5. Sterile procedures are not followed - infection risk
Sterile procedures are indeed not followed. The reason for this is that they are unnecessary. The entire movement of cells is done via hypodermics, transferring from the patient from one sealed sterile container to another throughout the entire process and back to the patient. Alcohol swab wipe on external surfaces prior to injection is all that is necessary. There is no open surgery requiring a sterile environment. Despite the claim in the ALSWW report, surgical drapes are indeed used during liposuction. Talking about the radiology suite as an "OR" is another disingenuous attempt to discredit PSC. The table talked about is a standard flouroscopy table so Dr. Williams can use imaging guidance for his procedure. Photographs reveal the table to be very clean and in fine shape. Since patients are not under general anesthesia or sedation, the risk of "easily falling off" is a function of zero.
6. Patients have retracted statements of benefit
This claim is a mystery because the patients to whom Dr. Williams referred Mr. Byer deny having been contacted. The patient Mr. Byer apparently used in this example denies having been contacted by Mr. Byer. Further, he maintains his original statement.
7. Williams uses a 0.8 micron filter making MSC harvest impossible
Dr. Williams uses an 80 micron filter. It is possible that Mr. Byer was observing another filter type or misread the label. Dr. Williams admits the possibility of having handed Mr. Byer a 0.8 micron filter by accident. Nevertheless, this question could have been resolved by email or phone call prior to publication.
8. The selegiline mixture is unsanitary
The selegiline is not, as claimed in the ALSWW report, ground in a mortar and pestle at PSC. The selegiline solution used for bathing the MSCs is made with sterile saline (not distilled water) under the guidance and protocol of David Rothbardt, a registered compounding pharmacist. According to Dr. Williams, neither Mr. Byer nor his medical adviser Dr. Hematti ever observed compounding of selegiline at PSC. Further, the selegiline is removed via rinse after bathing period and prior to reintroduction to the patient.

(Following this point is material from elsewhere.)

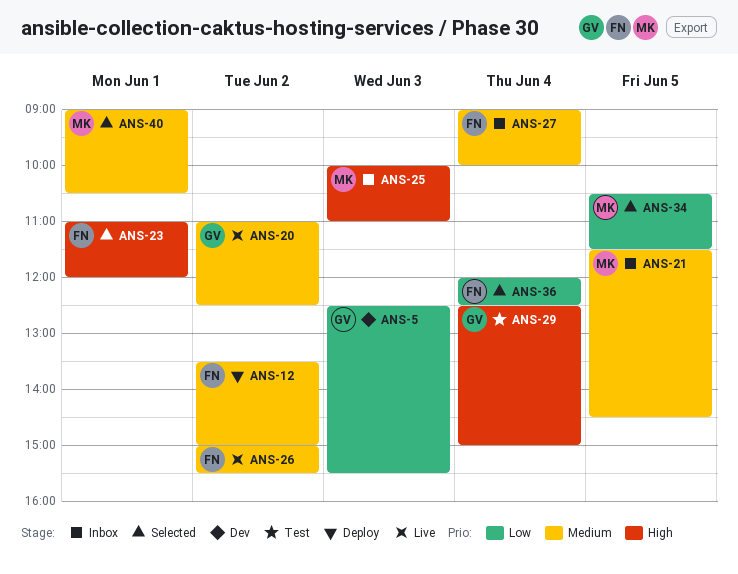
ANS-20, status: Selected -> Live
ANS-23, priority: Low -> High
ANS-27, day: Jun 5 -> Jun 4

9. The PSC facility has no vapor lock system
Perhaps Mr. Byer has confused PSC with a biohazard facility? This allegation makes no sense and appears another in a long string of comments included to confuse the uninformed and unwary.
As demonstrated above, the report by ALSWW is full of inaccuracies, misrepresentations, and diversions from truth. The motivations for Mr. Byer to publish that report are beyond the scope of this blog post. The facts are that PSC is a clinic offering a treatment used by many clinics for joint rehabilitation. The equipment and techniques are common and well-documented. The facility is clean and the procedure is carried out under appropriately-sterile conditions. The applicability of this treatment to ALS is unknown, although the study data available is compelling enough for The Mayo Clinic to run a clinical trial.
There are some questions regarding the treatment provided by Dr. Williams. The dosages administered are estimates based on instrument capacity rather than actual flow cytometry count. The data regarding selegiline needs further independent verification. Without evaluation, it's impossible to know how complete is the presumed process of trans-differentiation of MSCs to neural lineage. The efficacy of either straight or selegiline-treated MSC intrathecal injection is still an open question.
However, one thing is clear: PSC did not deserve such a baseless derogatory review from ALSWW.